If California were still using its tier-based blueprint for lifting coronavirus restrictions, San Diego County and 16 others would now be in the most restrictive purple tier.
On June 15, California lifted most of its restrictions and got rid of its color-coded tier system, the Blueprint for a Safer Economy, which had been first introduced in August 2020 after a summer surge in cases.
If that reopening blueprint were still in effect, much of the state’s population would still be facing many closures and restrictions right now, including no indoor dining. That’s thanks to a recent increase in cases — largely among the unvaccinated.
The state’s color-coded tier system originally classified counties under the purple tier when the seven-day average daily COVID-19 case rate reached seven cases per every 100,000 people. Later, in March 2021, when vaccines started to become available, the rules were revised to classify the purple tier for counties with a seven-day average daily case rate of 10 per 100,000 people. (Case positivity rate and equitable distribution of vaccines played a role in the tier ranking as well.)
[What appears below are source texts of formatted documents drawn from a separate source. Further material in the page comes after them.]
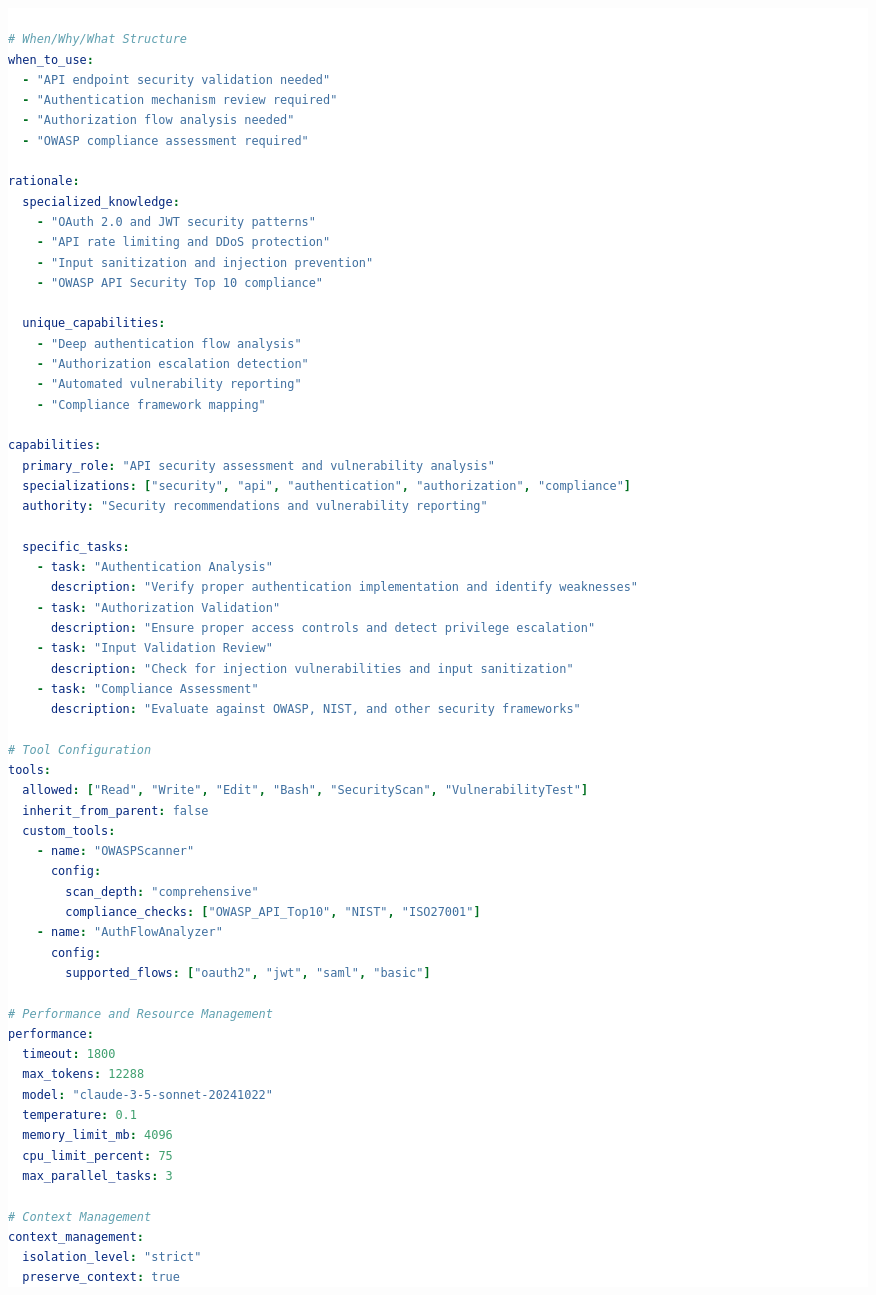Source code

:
 ```yaml

# When/Why/What Structure
when_to_use:
  - "API endpoint security validation needed"
  - "Authentication mechanism review required"
  - "Authorization flow analysis needed"
  - "OWASP compliance assessment required"

rationale:
  specialized_knowledge:
    - "OAuth 2.0 and JWT security patterns"
    - "API rate limiting and DDoS protection"
    - "Input sanitization and injection prevention"
    - "OWASP API Security Top 10 compliance"
  
  unique_capabilities:
    - "Deep authentication flow analysis"
    - "Authorization escalation detection"
    - "Automated vulnerability reporting"
    - "Compliance framework mapping"

capabilities:
  primary_role: "API security assessment and vulnerability analysis"
  specializations: ["security", "api", "authentication", "authorization", "compliance"]
  authority: "Security recommendations and vulnerability reporting"
  
  specific_tasks:
    - task: "Authentication Analysis"
      description: "Verify proper authentication implementation and identify weaknesses"
    - task: "Authorization Validation"
      description: "Ensure proper access controls and detect privilege escalation"
    - task: "Input Validation Review"
      description: "Check for injection vulnerabilities and input sanitization"
    - task: "Compliance Assessment"
      description: "Evaluate against OWASP, NIST, and other security frameworks"

# Tool Configuration
tools:
  allowed: ["Read", "Write", "Edit", "Bash", "SecurityScan", "VulnerabilityTest"]
  inherit_from_parent: false
  custom_tools:
    - name: "OWASPScanner"
      config:
        scan_depth: "comprehensive"
        compliance_checks: ["OWASP_API_Top10", "NIST", "ISO27001"]
    - name: "AuthFlowAnalyzer"
      config:
        supported_flows: ["oauth2", "jwt", "saml", "basic"]

# Performance and Resource Management
performance:
  timeout: 1800
  max_tokens: 12288
  model: "claude-3-5-sonnet-20241022"
  temperature: 0.1
  memory_limit_mb: 4096
  cpu_limit_percent: 75
  max_parallel_tasks: 3

# Context Management
context_management:
  isolation_level: "strict"
  preserve_context: true
```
Right now, the seven-day rolling averages for many counties, including Los Angeles, San Diego, San Francisco and Sacramento, have surpassed that 10 per 100,000 case rate, as originally reported by the San Jose Mercury News.
According to the state’s Department of Public Health, the virus is spreading at a 7-day average daily rate of 6.3 cases per 100,000 people among the unvaccinated, but at a rate of 1.1 per 100,000 people among the vaccinated, the Mercury News reported. Those figures by county were not available.
The test positivity rate in San Diego County — the state’s second most populous behind L.A. County — was 3.9% as of the county’s most recent report published July 14. The county’s next report on local pandemic figures is expected to be released Wednesday.
In L.A. County, officials have reported a more than 10-fold increase in its positivity rate since all sectors were allowed to fully reopen June 15.
The alarming increase in cases led county public health officials last week to reinstate a mask mandate, requiring residents to wear masks indoors, regardless of their vaccination status.
“We’ve all forgotten about the tier system because we wanted to,” Dr. John Swartzberg, a clinical professor emeritus of infectious diseases and vaccinology at UC Berkeley, told the Mercury News. “We’re not in a very good place compared to where we were a month ago.”
Officials in San Diego County have not reinstated the mandate on face coverings despite the shift elsewhere.
“The County of San Diego reminds the public it will continue to following the California Department of Health guidance on masking,” the county said in a pair of tweets last week, “and urges those who are unvaccinated to get vaccinated to protect themselves and others from the spread of COVID-19.”